I am visiting my partner next month on 600 multiple entry tourist visa. We are planning to get married during my visa and start to apply 820 in Australia. 

Is it true that I will need to get a return ticket entering australia otherwise there is a possibility of being rejected at the custom?


----------



## Dxinsovere1112 (May 18, 2018)

*What documents do I need to bring with me entering australia on 600 tourist visa?*

I am visiting my partner in Australia next month. Do I need to bring any documents with me like a bank statements, invitation letter and employment statements ? I already get the 600 visa grant letter. Does the Australia custom require any thing else other than visa letter and passport ?


----------



## JandE (Jul 17, 2015)

Depending where you are flying from, you may need a return ticket to be allowed to board the flight.

On landing in Australia if they think you are planning on staying, you may be refused entry.

Best to get a return ticket to be on the safe side. We always did.


----------



## JandE (Jul 17, 2015)

Dxinsovere1112 said:


> I am visiting my partner next month on 600 multiple entry tourist visa.

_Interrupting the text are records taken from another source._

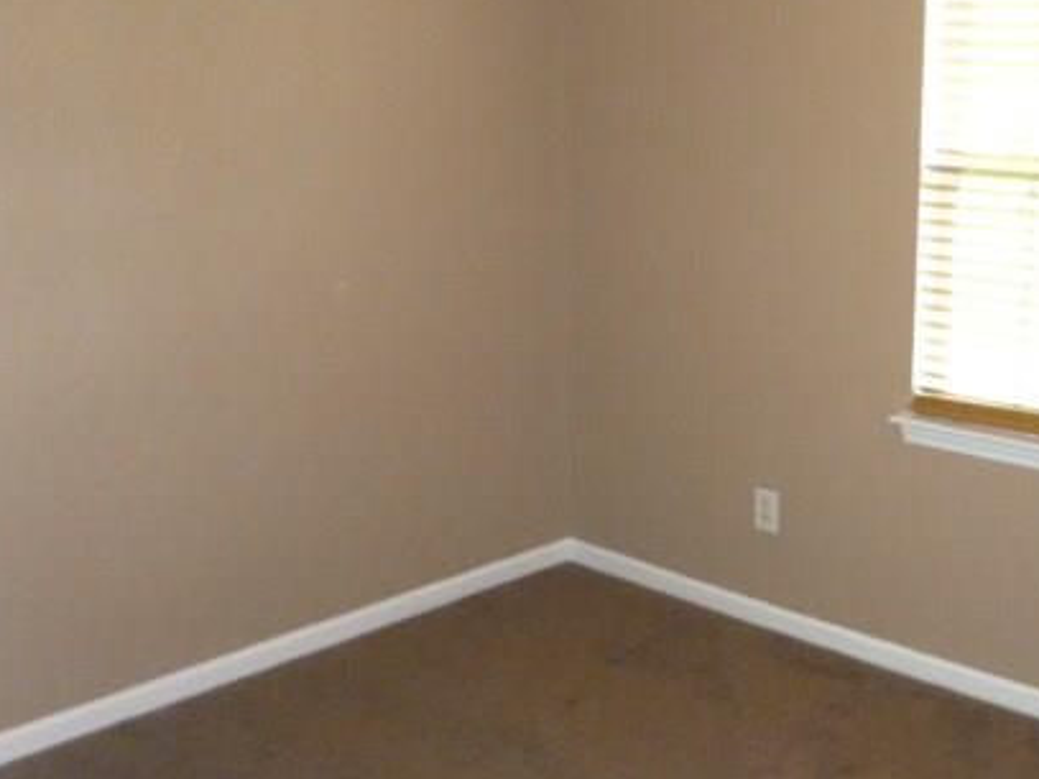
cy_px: 352
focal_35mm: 44
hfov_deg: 42.0
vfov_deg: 32.8
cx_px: 748
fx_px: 1320
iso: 800
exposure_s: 1/60
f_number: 3.1
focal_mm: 5
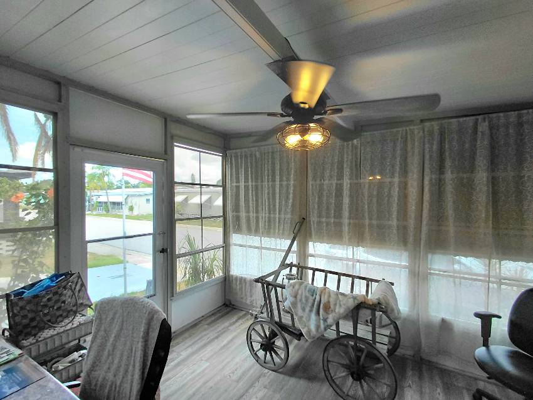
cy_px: 200
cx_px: 266
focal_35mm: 16
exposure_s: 1/120
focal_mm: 1.64
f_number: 2.2
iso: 40
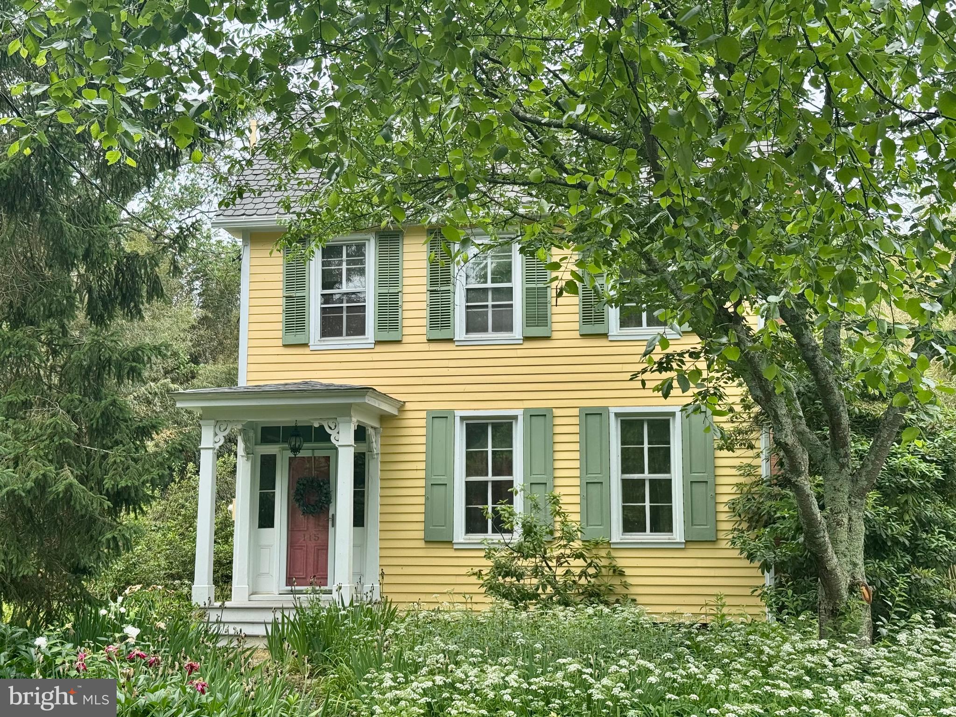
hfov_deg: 39.7
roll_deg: -0.6
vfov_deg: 30.3
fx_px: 1326
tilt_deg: +8.9
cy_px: 358
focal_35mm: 48
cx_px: 478
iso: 64
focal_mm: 6.76
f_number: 1.78
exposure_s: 1/1133
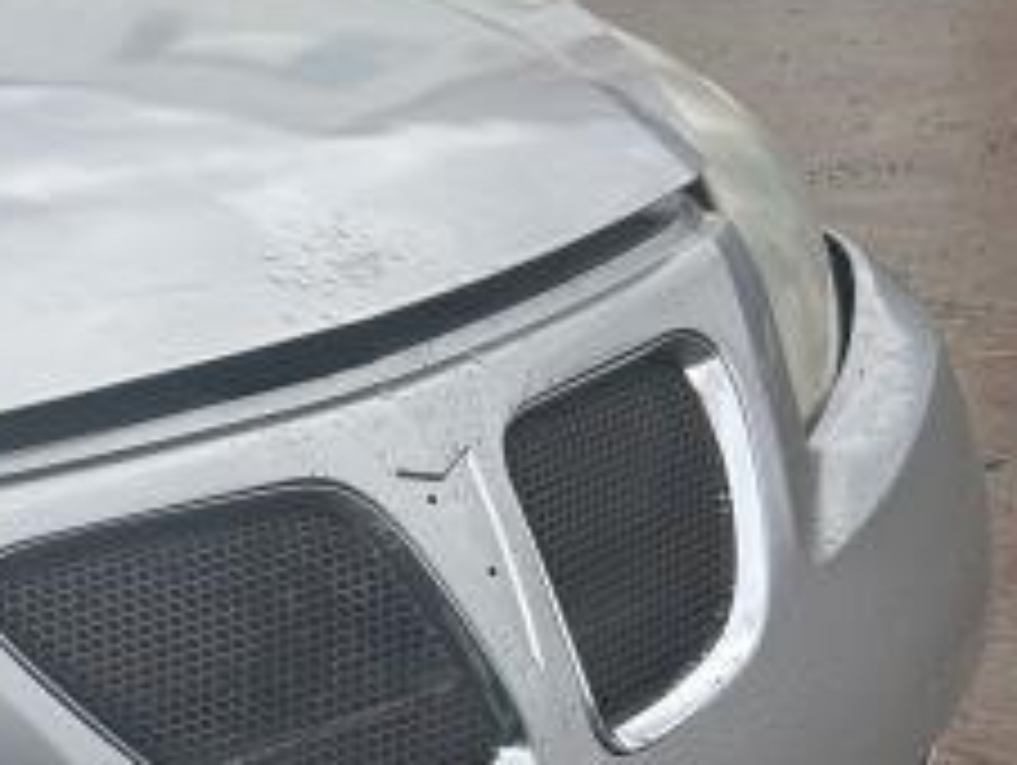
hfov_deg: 17.5
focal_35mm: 92
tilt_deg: -16.5
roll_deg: +7.1
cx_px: -778
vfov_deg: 16.0
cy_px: 567
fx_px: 2706
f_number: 1.5
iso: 50
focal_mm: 5.7
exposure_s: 1/2083
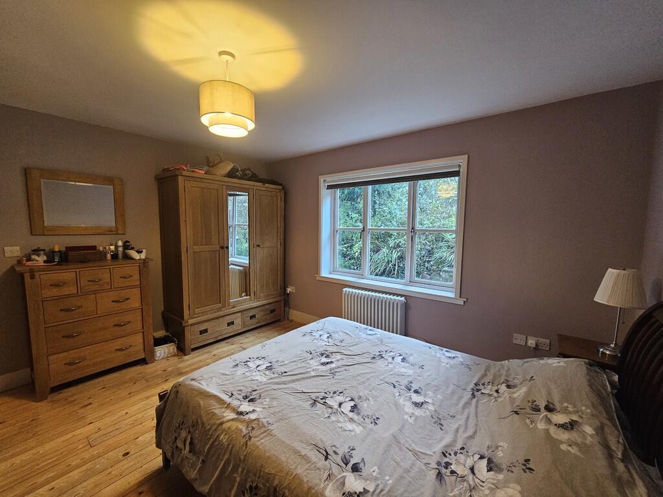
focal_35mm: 13
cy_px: 248
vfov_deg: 89.9
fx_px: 249
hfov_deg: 106.2
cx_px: 332
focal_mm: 2.2
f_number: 2.2
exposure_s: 1/50
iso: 400
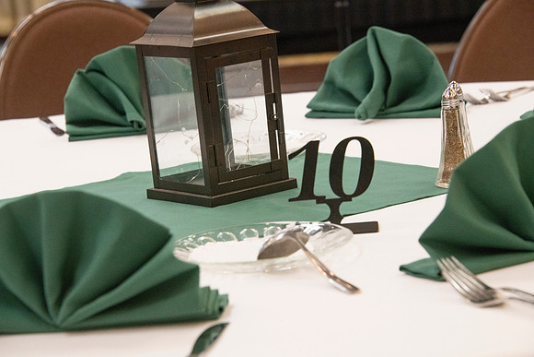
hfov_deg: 16.4
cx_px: 267
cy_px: 178
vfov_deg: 11.0
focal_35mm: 125
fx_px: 1855
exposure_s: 1/125
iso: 8000
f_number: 8
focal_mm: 125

We are planning to get married during my visa and start to apply 820 in Australia.
> 
> Is it true that I will need to get a return ticket entering australia otherwise there is a possibility of being rejected at the custom?


It depends on the country you fly from. 
With some countries they may not let you board the plane in the first place, without a return ticket.

In your situation, no matter what country you are from, they may refuse entry at immigration based on you not planning to leave before the visitor visa ends.


----------



## MuntinMia (Jul 3, 2018)

Tourists have return tickets - in general.


----------



## JandE (Jul 17, 2015)

MuntinMia said:


> Tourists have return tickets - in general.


For the Philippines maybe, especially to or from Australia. But that is not enforced for every country.


----------



## MuntinMia (Jul 3, 2018)

JandE said:


> For the Philippines maybe, especially to or from Australia. But that is not enforced for every country.


Yep sure, tourists (anyone on a tourist visa) will generally be staying for a short time and have a return ticket, regardless of where ever you are.


----------